■ **Listed entries**
<<<<

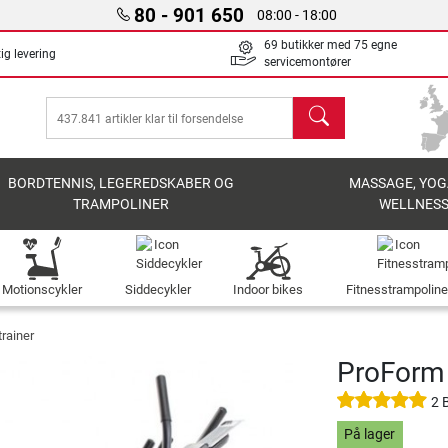
80 - 901 650
08:00 - 18:00
69 butikker med 75 egne
ig levering
servicemontører
søg
BORDTENNIS, LEGEREDSKABER OG
MASSAGE, YOG
TRAMPOLINER
WELLNES
Motionscykler
Siddecykler
Indoor bikes
Fitnesstrampoline
rainer
ProForm 
2 
På lager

>>>>

Without any of the pictures, reproduce the listing above exactly.

■ **The completed task**
80 - 901 650
08:00 - 18:00
69 butikker med 75 egne
ig levering
servicemontører
søg
BORDTENNIS, LEGEREDSKABER OG
MASSAGE, YOG
TRAMPOLINER
WELLNES
Motionscykler
Siddecykler
Indoor bikes
Fitnesstrampoline
rainer
ProForm 
2 
På lager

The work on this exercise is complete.